Rozdział 25

21.5K 1.4K 226
                                    

Wiara jest wszystkim, co mam. Bez niej jestem nikim. Tylko dzięki niej dalej funkcjonuję.
~M. Scofield.

__________
*****Dylan*****
-Pojadę na ferie do mamy. - Mówię, a przy stole zapada cisza.
Tata odkłada łyżkę przestając jeść. Babka idzie w jego ślady.
-Po co? Przecież widziałeś się już w tym roku z Kathe, całe dwa miesiące. - Pyta kobieta.
-Pojadę. - Odpowiadam gapiąc się w talerz.
-Nie widzę powodu.
-Bo nie ma.
-W takim razie problem rozwiązany.
Podnoszę głowę w stronę babci.
-Pojadę.
-Jeśli nie masz po co....
-Mamo. - Wchodzi jej w słowo mój ojciec. - Daj już spokój. Nie możemy zakazać mu widywać się z matką. Jest dorosły, jeśli tak postanowił...

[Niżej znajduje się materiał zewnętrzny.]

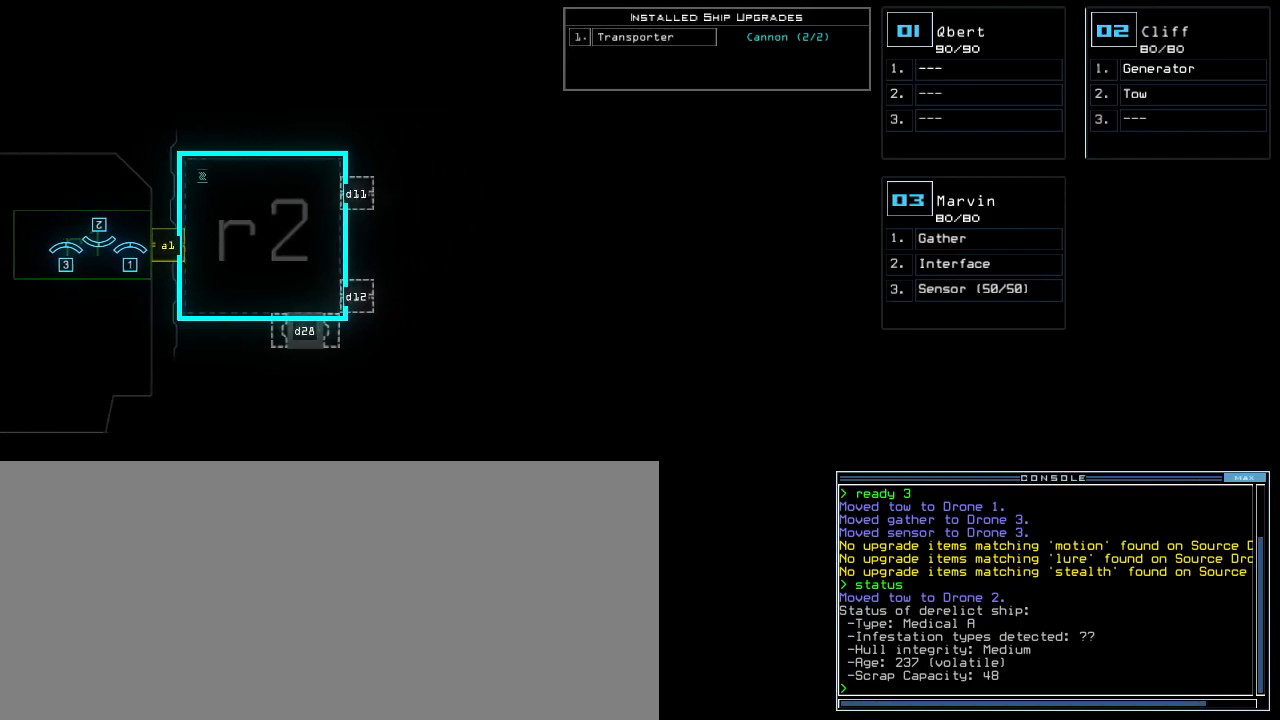
{"keys": ["down"], "events": [[333, "right", "up"], [400, "down", "down"]]}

-Postanowił? Dorosły? - Prycha. - Ty też miałeś takie momenty, na szczęście byłam na tyle....
-Głupia. - Wtrącam się. - By zniszczyć być może udany związek.
-Dylan! - Oboje gromią mnie wzrokiem.
-Przepraszam. Przepraszam za mówienie prawdy. - Mówię wstając, po czym zostawiam ich w kuchni.

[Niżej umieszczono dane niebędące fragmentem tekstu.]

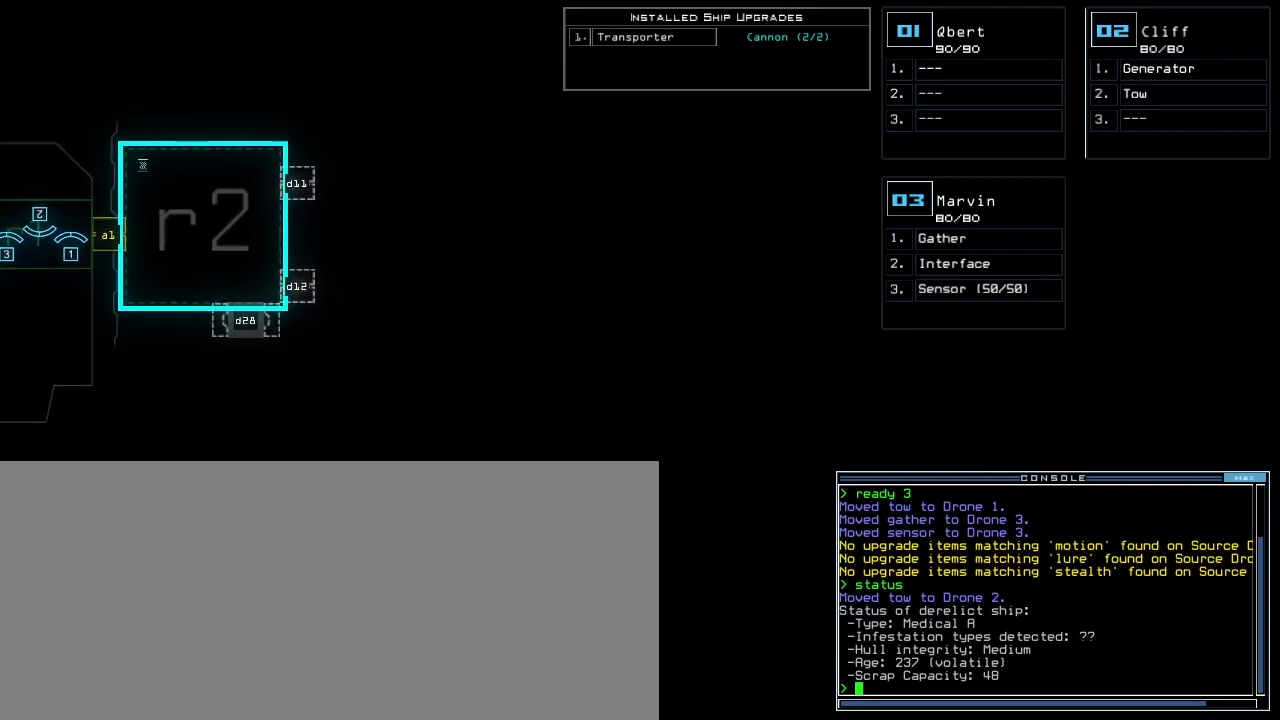
{"keys": ["down"], "events": []}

Rose nauczyła mnie jednego. Nauczyła mnie, że powinno się być sobą, a nie udawać kogoś innego. Może nie mogłem do końca być taki, jaki jestem, nie w mojej sytuacji, ale od teraz będę starał się robić wszystko tak, jak ja tego chcę i nikt nie będzie mi mówił jak mam żyć.
Łapię za klamkę i wchodzę do mojego pokoju.
Pokoju dobrze ułożonego nastolatka, którym nie jestem.
Nigdy taki nie byłem.
Margaret i Molly nie raz wyciągały mnie z bójek, albo dawały przespać się w przebieralni, kiedy pijany ledwo stałem na nogach.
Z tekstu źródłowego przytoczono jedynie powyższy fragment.